How are we able to draw a circle in the air with our eyes closed? Ian Stewart’s answer to this question won him the FameLab regional heat in Dresden, which took place in March 2020 before a live audience. The PhD student in the Neural Circuits and Behavior Lab of Professor James Poulet has chosen to explain the phenomenon of proprioception – that is, our ability to sense the position, posture and movement of our bodies in physical space.
“In Dresden I concentrated on the basics. But in the Germany final I will place proprioception in a larger context and provide examples of why our work is important for neurobiology and psychology,” Stewart reveals. He has even received extra training to prepare for the final: The winners and runners-up of the FameLab regional heats – there are five such contests across Germany – not only qualify to compete in the national final, but can also attend a media training masterclass to hone their science communication skills. This year the masterclass was held online, and the final will also be streamed live over the internet. “I have a recorded a video of my talk that will be broadcast, along with the talks of the other participants, on May 14,” Stewart says.
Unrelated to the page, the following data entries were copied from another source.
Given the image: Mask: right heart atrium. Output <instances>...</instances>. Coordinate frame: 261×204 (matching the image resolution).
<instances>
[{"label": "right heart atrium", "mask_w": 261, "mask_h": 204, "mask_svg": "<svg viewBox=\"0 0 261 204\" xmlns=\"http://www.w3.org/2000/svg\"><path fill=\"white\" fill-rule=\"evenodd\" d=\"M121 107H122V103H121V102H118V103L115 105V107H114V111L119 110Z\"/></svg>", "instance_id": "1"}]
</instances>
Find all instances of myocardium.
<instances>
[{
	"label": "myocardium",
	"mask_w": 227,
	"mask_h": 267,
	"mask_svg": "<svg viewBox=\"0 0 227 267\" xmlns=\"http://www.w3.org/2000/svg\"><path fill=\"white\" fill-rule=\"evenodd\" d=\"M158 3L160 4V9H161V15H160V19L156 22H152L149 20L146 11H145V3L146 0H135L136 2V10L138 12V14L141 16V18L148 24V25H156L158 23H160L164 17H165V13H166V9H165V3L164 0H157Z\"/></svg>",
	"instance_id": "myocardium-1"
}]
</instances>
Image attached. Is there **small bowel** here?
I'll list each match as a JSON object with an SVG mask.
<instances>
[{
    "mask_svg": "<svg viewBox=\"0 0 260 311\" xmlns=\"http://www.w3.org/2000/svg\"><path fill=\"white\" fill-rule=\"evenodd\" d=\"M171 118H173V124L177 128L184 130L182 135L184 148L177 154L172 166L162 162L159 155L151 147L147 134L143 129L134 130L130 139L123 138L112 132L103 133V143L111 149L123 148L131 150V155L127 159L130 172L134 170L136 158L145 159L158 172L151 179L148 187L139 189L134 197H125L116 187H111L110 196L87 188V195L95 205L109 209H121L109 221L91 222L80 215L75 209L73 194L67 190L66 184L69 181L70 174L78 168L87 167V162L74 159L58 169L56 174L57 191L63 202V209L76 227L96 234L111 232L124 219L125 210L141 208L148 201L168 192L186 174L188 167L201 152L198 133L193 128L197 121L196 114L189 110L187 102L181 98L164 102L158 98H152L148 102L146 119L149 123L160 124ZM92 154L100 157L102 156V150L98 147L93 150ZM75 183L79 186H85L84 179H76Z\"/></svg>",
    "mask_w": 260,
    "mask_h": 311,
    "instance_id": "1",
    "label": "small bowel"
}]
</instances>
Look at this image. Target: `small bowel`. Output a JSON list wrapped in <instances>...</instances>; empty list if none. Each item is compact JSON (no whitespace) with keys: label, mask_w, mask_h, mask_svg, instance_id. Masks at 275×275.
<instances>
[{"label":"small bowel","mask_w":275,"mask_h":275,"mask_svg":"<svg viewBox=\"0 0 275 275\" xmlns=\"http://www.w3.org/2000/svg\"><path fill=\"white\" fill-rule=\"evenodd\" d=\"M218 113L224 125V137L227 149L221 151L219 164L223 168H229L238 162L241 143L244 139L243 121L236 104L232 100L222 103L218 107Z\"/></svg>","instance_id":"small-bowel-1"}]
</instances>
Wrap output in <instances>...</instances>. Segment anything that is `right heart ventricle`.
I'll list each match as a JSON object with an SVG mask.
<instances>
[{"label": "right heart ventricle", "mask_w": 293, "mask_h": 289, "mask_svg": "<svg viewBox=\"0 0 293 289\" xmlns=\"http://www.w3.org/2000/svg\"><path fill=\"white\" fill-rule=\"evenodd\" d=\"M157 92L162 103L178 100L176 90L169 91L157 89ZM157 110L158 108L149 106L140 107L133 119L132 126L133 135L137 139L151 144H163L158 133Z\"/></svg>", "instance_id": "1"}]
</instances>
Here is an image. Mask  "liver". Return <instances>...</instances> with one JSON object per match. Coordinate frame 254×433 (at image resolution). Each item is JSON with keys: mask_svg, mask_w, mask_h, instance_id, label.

FameLab, which this year is being held in Germany for the tenth time, is organized by the British Council. It is touted as the world’s biggest science communication competition and involves researchers from all over the world explaining their work in a dynamic and engaging way. More than 5,550 scientists and engineers from 30 countries took part in the 2019 FameLab contests, which were watched live or online by more than a million people. A panel of judges chooses the winners, evaluating the three-minute talks on content, clarity and charisma. The overall national winner will represent Germany at the FameLab International final, which is scheduled to take place in the UK in October 2020.